For 10 years, starting as a teenager in 1998 - Luke Cole has also worked for leading research institutes and companies such as NICTA (now called CSIRO Data61), CSIRO, Seeing Machines and ANU Robotics System Lab (lead by Alex Zelinsky, who received a rare prestigious AO award in 2017 and was Defence Scientist of Australia from 2012 for 6 years). Luke's work included various autonomous mobile robot projects, involving computer vision, and even a self-driving car early 2000's. Back then OpenCV and ROS didn't exist, so we did a "roll-your-own" called VisLib and DROS comprised of 364,578 lines of code.
Lance Cole has also worked at NICTA and has a background of various hardware development, such as working for a contract company to the US millary (EOS), building the Common Remotely Operated Weapon Station (CROWS).
Blackbutt is a town in the South Burnett region of Queensland, Australia. The town is located on the D'Aguilar Highway, in the Nanango Shire Local Government Area, 166 kilometres north west of the state capital, Brisbane. At the 2001 census, Blackbutt had a population of 558.
European settlement in the Blackbutt area began in 1842, when the Scott family established Taromeo station. In 1887, the Scott family ceded land to found both Blackbutt and its neighbouring town of Benarkin. Blackbutt is named for the Blackbutt trees (Eucalyptus pilularis) native to the area. Farms were established in the area and the discovery of gold in the area in the late 1800s lead to population growth in the town. Blackbutt was connected to the Brisbane Valley rail line in 1905. The line was closed in the 1980s and is now a popular rail trail.

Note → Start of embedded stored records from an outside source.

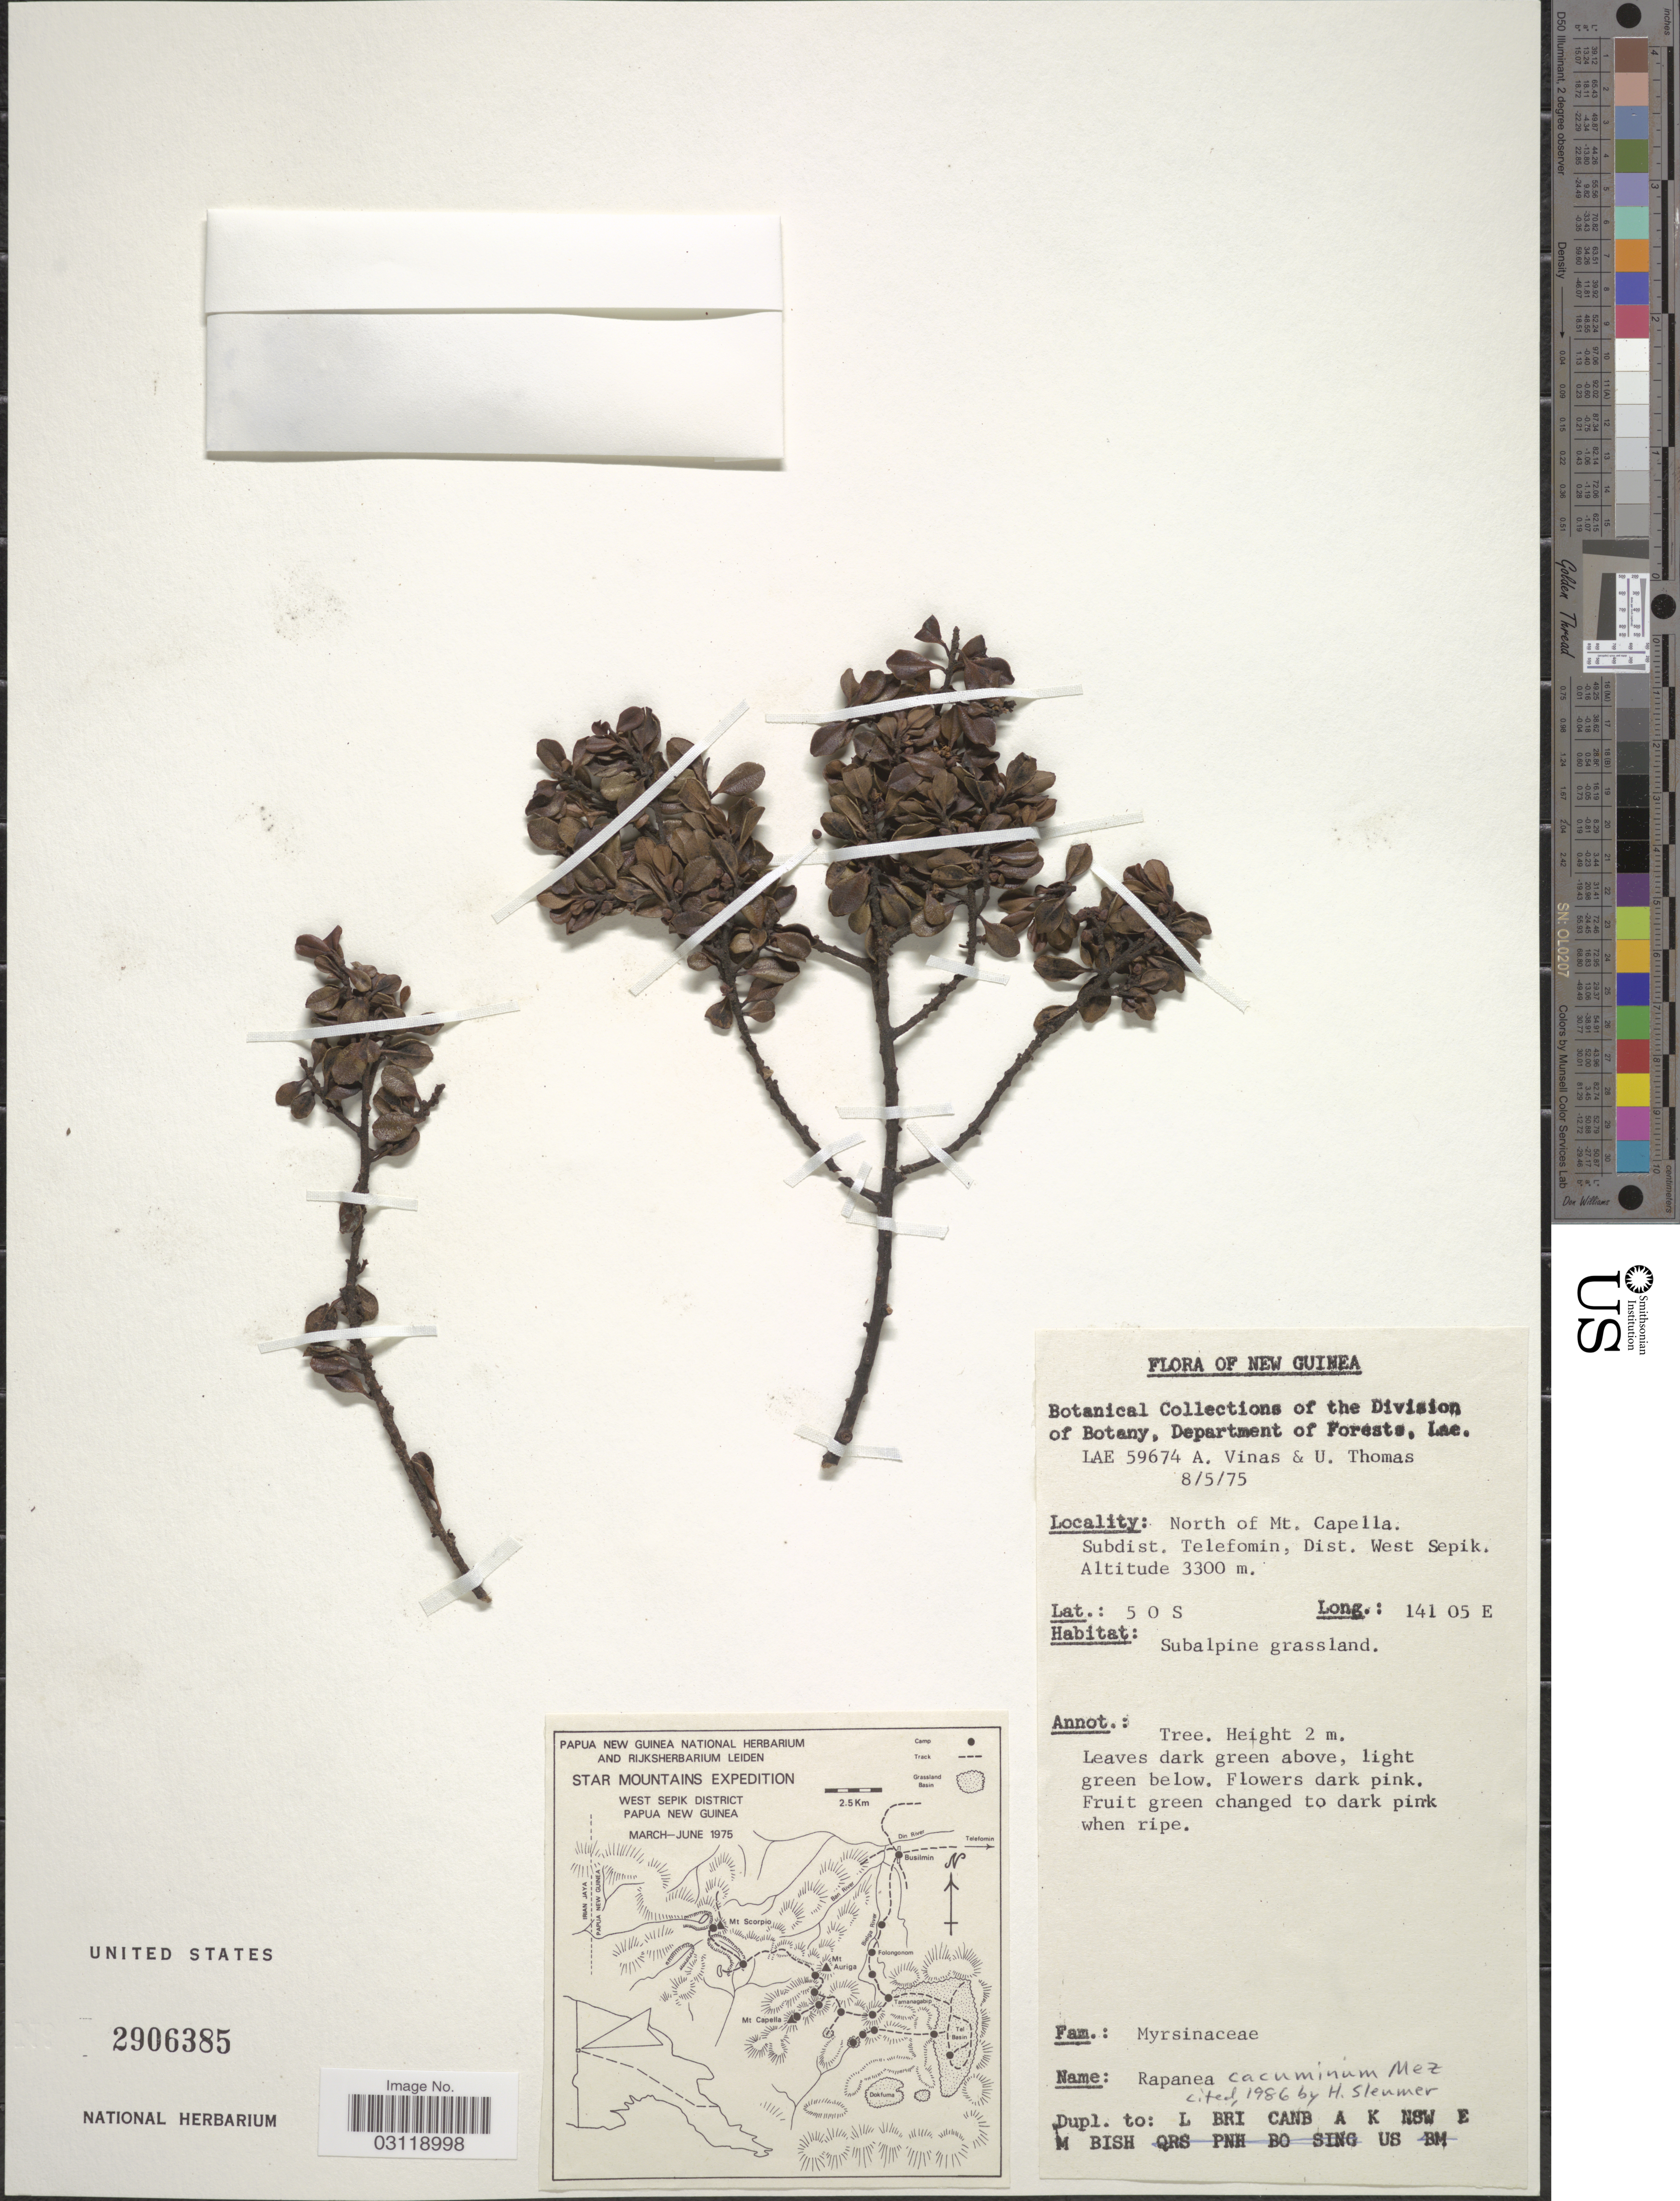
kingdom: Plantae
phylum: Tracheophyta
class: Magnoliopsida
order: Ericales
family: Primulaceae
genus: Rapanea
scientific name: Rapanea cacuminum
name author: Mez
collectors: A. Vinas & U. Thomas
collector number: LAE59674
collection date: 1975-05-08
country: Papua New Guinea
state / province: Sandaun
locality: New Guinea. Star Mountains. North of Mt. Capella. Subdist. Telefomin, Dist. West Sepik.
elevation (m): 3300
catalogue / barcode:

Situated at the top of the Blackbutt range, you will find an almost perfect low-humidity climate of crisp winters and cool summers. As you ascend the range you immediately smell the pine and a tingle in the wind. The air is clearer and you breathe easier, you have left the pollution below and are now 474 metres above sea level.
Blackbutt is a popular spot for campers, bush-walkers, backpackers, astronomers, 4WD enthusiasts and artists, families who want a day trip that is different.